Task prompt>
In the records that follow, find the line containing "khách hàng không" and the line containing "Все образцы мебели", then transcribe both and every line between them exactly, omitting pictures.
── Data records ──
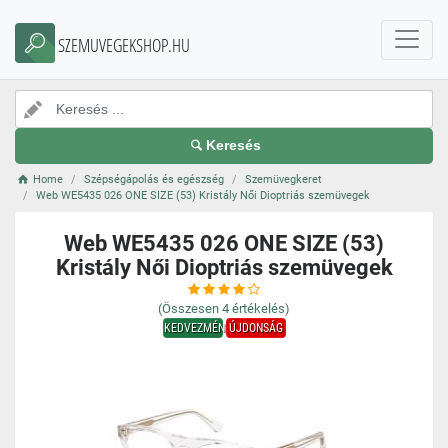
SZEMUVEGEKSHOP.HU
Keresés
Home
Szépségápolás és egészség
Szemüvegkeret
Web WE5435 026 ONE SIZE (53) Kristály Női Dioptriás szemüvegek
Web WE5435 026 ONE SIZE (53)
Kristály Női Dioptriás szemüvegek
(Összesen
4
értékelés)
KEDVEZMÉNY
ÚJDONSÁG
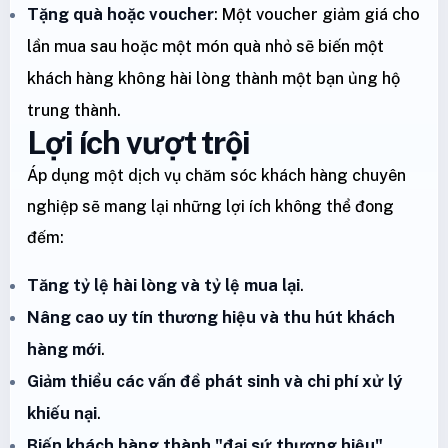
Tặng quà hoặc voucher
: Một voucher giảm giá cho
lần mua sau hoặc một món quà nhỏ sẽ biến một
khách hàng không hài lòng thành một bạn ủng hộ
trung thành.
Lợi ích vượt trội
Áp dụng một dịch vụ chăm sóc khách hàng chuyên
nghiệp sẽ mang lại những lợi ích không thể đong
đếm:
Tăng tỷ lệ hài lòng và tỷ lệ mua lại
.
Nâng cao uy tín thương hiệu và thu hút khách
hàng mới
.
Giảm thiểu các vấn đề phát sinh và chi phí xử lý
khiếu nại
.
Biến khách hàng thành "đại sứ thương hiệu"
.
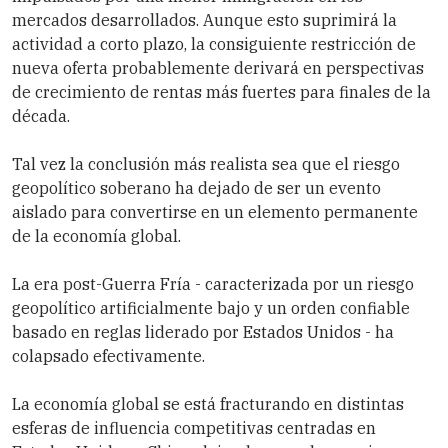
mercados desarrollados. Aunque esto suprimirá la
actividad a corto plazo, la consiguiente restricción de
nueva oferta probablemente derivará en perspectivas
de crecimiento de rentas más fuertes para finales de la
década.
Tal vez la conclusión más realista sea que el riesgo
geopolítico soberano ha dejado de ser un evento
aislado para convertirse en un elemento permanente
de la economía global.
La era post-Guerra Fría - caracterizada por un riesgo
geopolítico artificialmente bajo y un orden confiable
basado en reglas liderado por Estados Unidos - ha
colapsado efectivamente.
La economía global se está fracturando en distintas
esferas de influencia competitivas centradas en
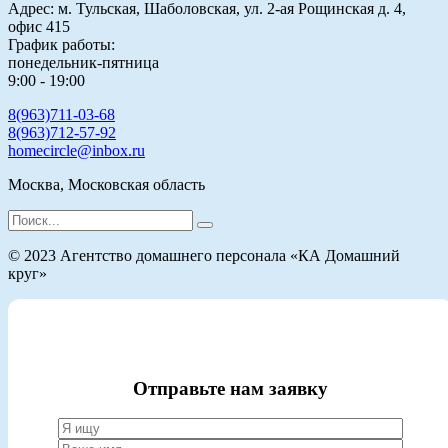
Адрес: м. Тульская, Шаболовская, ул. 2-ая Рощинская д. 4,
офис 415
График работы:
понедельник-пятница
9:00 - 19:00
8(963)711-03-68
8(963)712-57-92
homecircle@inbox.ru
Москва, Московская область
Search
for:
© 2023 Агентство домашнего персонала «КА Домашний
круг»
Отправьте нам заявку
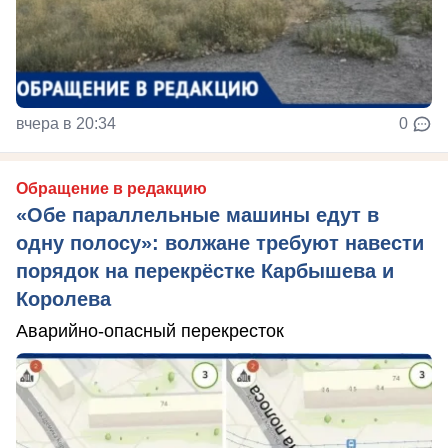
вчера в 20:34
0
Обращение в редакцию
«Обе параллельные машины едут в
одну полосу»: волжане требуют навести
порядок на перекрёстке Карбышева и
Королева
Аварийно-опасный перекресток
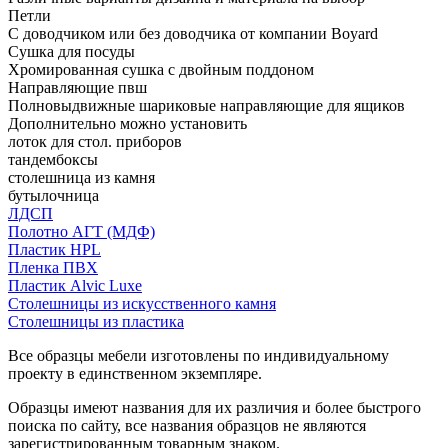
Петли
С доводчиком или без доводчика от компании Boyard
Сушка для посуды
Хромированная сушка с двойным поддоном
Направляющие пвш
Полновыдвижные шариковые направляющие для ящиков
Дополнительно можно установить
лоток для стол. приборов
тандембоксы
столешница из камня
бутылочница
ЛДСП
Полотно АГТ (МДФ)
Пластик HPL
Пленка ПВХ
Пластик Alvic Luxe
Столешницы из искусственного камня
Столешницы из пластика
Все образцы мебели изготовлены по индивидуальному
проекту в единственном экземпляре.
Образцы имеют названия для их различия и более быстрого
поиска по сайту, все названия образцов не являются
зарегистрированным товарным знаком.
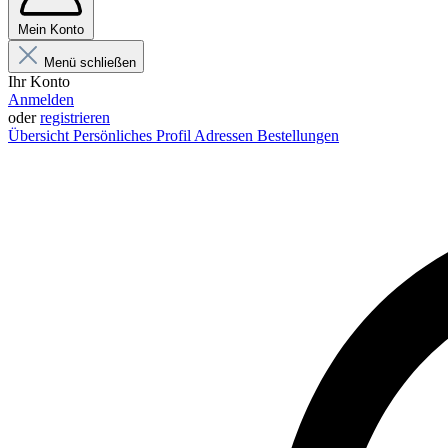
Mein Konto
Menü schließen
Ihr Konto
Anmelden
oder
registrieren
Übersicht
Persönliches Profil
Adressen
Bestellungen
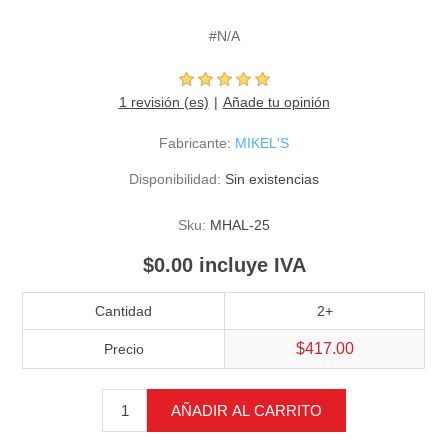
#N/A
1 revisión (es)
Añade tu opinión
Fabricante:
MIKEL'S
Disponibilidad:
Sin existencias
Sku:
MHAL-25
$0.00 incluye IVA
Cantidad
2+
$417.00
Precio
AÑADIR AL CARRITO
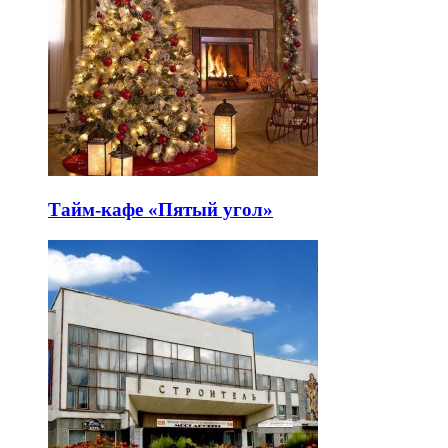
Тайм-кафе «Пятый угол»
───
── Data records ──
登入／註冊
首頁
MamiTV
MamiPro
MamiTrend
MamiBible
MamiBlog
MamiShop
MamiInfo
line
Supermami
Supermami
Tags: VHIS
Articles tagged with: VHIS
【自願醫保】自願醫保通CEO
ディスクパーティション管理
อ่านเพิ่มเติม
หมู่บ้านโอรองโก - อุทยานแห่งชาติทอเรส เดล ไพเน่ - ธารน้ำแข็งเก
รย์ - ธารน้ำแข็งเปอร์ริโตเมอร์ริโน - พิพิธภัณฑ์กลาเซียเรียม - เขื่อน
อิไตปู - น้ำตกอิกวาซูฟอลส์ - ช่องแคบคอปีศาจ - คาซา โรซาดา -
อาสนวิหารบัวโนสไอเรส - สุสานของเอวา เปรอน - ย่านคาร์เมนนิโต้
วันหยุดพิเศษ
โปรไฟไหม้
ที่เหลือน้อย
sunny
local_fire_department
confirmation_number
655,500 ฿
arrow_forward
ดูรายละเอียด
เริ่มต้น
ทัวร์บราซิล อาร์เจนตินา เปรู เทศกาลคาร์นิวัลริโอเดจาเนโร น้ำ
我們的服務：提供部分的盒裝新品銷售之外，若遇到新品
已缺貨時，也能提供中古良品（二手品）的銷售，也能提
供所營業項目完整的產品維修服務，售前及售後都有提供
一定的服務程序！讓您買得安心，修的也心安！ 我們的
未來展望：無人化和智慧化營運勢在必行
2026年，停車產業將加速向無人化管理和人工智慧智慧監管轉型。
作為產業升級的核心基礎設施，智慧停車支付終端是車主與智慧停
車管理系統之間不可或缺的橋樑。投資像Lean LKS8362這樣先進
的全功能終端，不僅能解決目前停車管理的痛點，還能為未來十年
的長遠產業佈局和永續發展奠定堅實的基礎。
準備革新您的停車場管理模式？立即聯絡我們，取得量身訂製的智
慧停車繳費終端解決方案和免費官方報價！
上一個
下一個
───
Response box>
khách hàng không hài lòng thành một bạn ủng hộ
trung thành.
Lợi ích vượt trội
Áp dụng một dịch vụ chăm sóc khách hàng chuyên
nghiệp sẽ mang lại những lợi ích không thể đong
đếm:
Tăng tỷ lệ hài lòng và tỷ lệ mua lại
.
Nâng cao uy tín thương hiệu và thu hút khách
hàng mới
.
Giảm thiểu các vấn đề phát sinh và chi phí xử lý
khiếu nại
.
Biến khách hàng thành "đại sứ thương hiệu"
.
mercados desarrollados. Aunque esto suprimirá la
actividad a corto plazo, la consiguiente restricción de
nueva oferta probablemente derivará en perspectivas
de crecimiento de rentas más fuertes para finales de la
década.
Tal vez la conclusión más realista sea que el riesgo
geopolítico soberano ha dejado de ser un evento
aislado para convertirse en un elemento permanente
de la economía global.
La era post-Guerra Fría - caracterizada por un riesgo
geopolítico artificialmente bajo y un orden confiable
basado en reglas liderado por Estados Unidos - ha
colapsado efectivamente.
La economía global se está fracturando en distintas
esferas de influencia competitivas centradas en
Адрес: м. Тульская, Шаболовская, ул. 2-ая Рощинская д. 4,
офис 415
График работы:
понедельник-пятница
9:00 - 19:00
8(963)711-03-68
8(963)712-57-92
homecircle@inbox.ru
Москва, Московская область
Search
for:
© 2023 Агентство домашнего персонала «КА Домашний
круг»
Отправьте нам заявку
вчера в 20:34
0
Обращение в редакцию
«Обе параллельные машины едут в
одну полосу»: волжане требуют навести
порядок на перекрёстке Карбышева и
Королева
Аварийно-опасный перекресток
Петли
С доводчиком или без доводчика от компании Boyard
Сушка для посуды
Хромированная сушка с двойным поддоном
Направляющие пвш
Полновыдвижные шариковые направляющие для ящиков
Дополнительно можно установить
лоток для стол. приборов
тандембоксы
столешница из камня
бутылочница
ЛДСП
Полотно АГТ (МДФ)
Пластик HPL
Пленка ПВХ
Пластик Alvic Luxe
Столешницы из искусственного камня
Столешницы из пластика
Все образцы мебели изготовлены по индивидуальному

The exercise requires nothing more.